** start Document **

Advice Memorandum 2011-003 does not involve a DRE, but applies the -3 Regulations to another type of change of entity status. It is significant in part because it illustrates complex fact patterns in which the issues discussed herein with respect to DREs may arise, and in part because of the difficulty that practitioners have had in understanding its logic. The facts in the Advice Memorandum involve an issuer of recourse debt that was an insolvent foreign corporation that was wholly owned by two affiliates. The foreign corporation checked the box to be treated as a partnership. The purpose of the transaction appeared to be to allow the U.S. affiliate to take a worthless stock deduction as a result of the deemed liquidation of the foreign corporation, and the ruling holds that a worthless stock deduction may be available.

The application of the -3 Regulations in the Advice Memorandum does not, however, appear to treat the issuer as having liquidated and then separately recontributed its assets and liabilities to a new partnership. Instead, the Advice Memorandum states that, “a corporation's change in entity to a partnership under § 301.7701-3 results in a substitution of a new obligor under § 1.1001-3.” Similar to the previous guidance, the memorandum concludes that, although there was a modification of the entity's debt, the modification was not significant because, in the case of recourse debt, Treasury Regulations Section 1.1001-3(c)(4)(i) applied. It is not clear how, or whether, the drafters thought Treasury Regulations Section 1.1001-3(f)(7), which generally requires a standard debt-equity analysis for debt deemed newly issued, applied to this transaction.33

III. THE LEGAL RIGHTS APPROACH

We turn now to a discussion of the Legal Rights approach, supported by a substantial majority of the Executive Committee of the Tax Section. The Legal Rights approach is focused on two fundamental points. First, as a matter of law, Section 1001 is a rule that applies to holders of property, and the test for whether an exchange that is material in kind or extent has taken place therefore should — or must — take place by reference to its effect on holders.34 Under Cottage Savings, the question therefore is whether the legal entitlements — that is, the “rights and powers”35 (restated in the -3 Regulations as “rights and obligations”) — of holders of debt are changed. Second, as a matter of policy, changes to the tax status of a borrower have no legal or economic effect on holders, and therefore should not visit upon them wholly random and unpredictable tax consequences. In sum, as a policy matter, the Legal Rights approach advocates for a pure holder-based approach to Section 1001.

As described in more detail below, the Legal Rights approach does not hold that there are no tax consequences to a check-the-box election or conversion or merger into (or out of) DRE status, or that there are no other consequences for the issuer. All of the other rules of the Code apply to the relevant transaction, and indeed even the holders of the debt can have (tax) consequences as a result of the event, including for example a change of source of their interest, a change from a convertible debt instrument to a nonconvertible debt instrument, or vice versa, and perhaps even a change to (or from) a “contingent payment debt instrument.”

To elaborate on the first point above, the starting point is Section 1001(a), which states that, “[t]he gain from the sale or other disposition of property shall be the excess of the amount realized therefrom over the adjusted basis . . .” Section 1001 applies to property. It applies by reference to basis, which is a concept that applies only to property. Treasury Regulations Section 1.1001-1(a) correspondingly applies to “gain or loss realized from the conversion of property to cash, or from the exchange of property for other property differing materially either in kind or in extent.” Treasury Regulations Section 1.1001-3(a) states that it provides rules for determining “whether a modification of the terms of a debt instrument results in an exchange for purposes of § 1.1001-1(a).”

** end Document **
** start Data for processing **

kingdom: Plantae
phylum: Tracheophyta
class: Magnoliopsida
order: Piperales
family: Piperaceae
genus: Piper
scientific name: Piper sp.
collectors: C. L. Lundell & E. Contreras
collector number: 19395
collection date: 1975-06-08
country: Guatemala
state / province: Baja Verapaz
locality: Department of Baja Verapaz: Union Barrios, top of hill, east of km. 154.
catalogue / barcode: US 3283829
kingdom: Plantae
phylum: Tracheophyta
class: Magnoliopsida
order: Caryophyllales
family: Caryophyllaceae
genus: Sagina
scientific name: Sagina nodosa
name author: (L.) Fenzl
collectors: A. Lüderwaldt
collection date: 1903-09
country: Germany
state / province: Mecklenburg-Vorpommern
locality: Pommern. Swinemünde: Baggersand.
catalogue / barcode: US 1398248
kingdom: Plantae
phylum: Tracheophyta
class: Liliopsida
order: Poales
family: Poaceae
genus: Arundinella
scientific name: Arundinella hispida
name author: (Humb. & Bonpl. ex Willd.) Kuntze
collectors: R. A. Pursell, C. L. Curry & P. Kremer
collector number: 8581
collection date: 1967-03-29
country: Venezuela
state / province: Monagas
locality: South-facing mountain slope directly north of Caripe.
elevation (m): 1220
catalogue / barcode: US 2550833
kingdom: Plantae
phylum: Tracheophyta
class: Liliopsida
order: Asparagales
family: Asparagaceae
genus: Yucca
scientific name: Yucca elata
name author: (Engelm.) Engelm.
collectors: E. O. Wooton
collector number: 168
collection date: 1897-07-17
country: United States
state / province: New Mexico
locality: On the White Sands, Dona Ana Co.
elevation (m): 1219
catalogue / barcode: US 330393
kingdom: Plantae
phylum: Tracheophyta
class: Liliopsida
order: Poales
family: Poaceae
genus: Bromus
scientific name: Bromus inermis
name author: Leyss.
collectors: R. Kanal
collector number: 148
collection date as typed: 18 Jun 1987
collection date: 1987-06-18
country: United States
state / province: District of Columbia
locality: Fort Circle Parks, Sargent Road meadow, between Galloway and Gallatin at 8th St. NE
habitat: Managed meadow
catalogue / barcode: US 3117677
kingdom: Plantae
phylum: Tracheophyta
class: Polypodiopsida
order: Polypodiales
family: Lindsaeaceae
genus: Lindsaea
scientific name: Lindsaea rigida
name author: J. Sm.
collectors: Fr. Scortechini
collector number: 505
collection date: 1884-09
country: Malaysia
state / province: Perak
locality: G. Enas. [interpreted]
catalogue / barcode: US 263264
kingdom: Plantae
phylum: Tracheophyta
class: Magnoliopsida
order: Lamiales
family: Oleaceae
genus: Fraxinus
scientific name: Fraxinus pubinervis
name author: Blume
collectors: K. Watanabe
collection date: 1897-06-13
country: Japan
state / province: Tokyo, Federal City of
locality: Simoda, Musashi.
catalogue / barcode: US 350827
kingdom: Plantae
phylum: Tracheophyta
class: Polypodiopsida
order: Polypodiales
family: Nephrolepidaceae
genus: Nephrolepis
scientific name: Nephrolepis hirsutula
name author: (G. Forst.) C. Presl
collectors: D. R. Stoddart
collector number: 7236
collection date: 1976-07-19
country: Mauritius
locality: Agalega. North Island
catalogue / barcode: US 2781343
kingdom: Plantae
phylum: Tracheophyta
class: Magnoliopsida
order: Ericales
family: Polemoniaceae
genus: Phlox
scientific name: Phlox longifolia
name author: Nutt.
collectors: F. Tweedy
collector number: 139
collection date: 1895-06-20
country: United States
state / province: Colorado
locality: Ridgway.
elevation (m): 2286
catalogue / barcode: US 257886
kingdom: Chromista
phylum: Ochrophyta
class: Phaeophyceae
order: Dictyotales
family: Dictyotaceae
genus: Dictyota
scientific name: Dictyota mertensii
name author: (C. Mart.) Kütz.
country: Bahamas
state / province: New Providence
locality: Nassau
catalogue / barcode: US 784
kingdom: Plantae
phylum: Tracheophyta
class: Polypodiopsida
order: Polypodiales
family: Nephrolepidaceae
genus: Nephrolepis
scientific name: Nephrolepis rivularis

** end Data for processing **

What you need to do:
(a) Reproduce the stretch of the tax passage that opens with the words containing "Advice Memorandum 2011-003" and closes with "may be available.", renaming "foreign corporation" to "non-U.S. corporation" throughout.
(b) Retype the section of the rows that opens with the line containing "country: Malaysia" and closes with the line containing "collectors: K. Watanabe".
The rows bear no relation to the tax passage.

Task-by-task answers:
(a)
Advice Memorandum 2011-003 does not involve a DRE, but applies the -3 Regulations to another type of change of entity status. It is significant in part because it illustrates complex fact patterns in which the issues discussed herein with respect to DREs may arise, and in part because of the difficulty that practitioners have had in understanding its logic. The facts in the Advice Memorandum involve an issuer of recourse debt that was an insolvent non-U.S. corporation that was wholly owned by two affiliates. The non-U.S. corporation checked the box to be treated as a partnership. The purpose of the transaction appeared to be to allow the U.S. affiliate to take a worthless stock deduction as a result of the deemed liquidation of the non-U.S. corporation, and the ruling holds that a worthless stock deduction may be available.

(b)
country: Malaysia
state / province: Perak
locality: G. Enas. [interpreted]
catalogue / barcode: US 263264
kingdom: Plantae
phylum: Tracheophyta
class: Magnoliopsida
order: Lamiales
family: Oleaceae
genus: Fraxinus
scientific name: Fraxinus pubinervis
name author: Blume
collectors: K. Watanabe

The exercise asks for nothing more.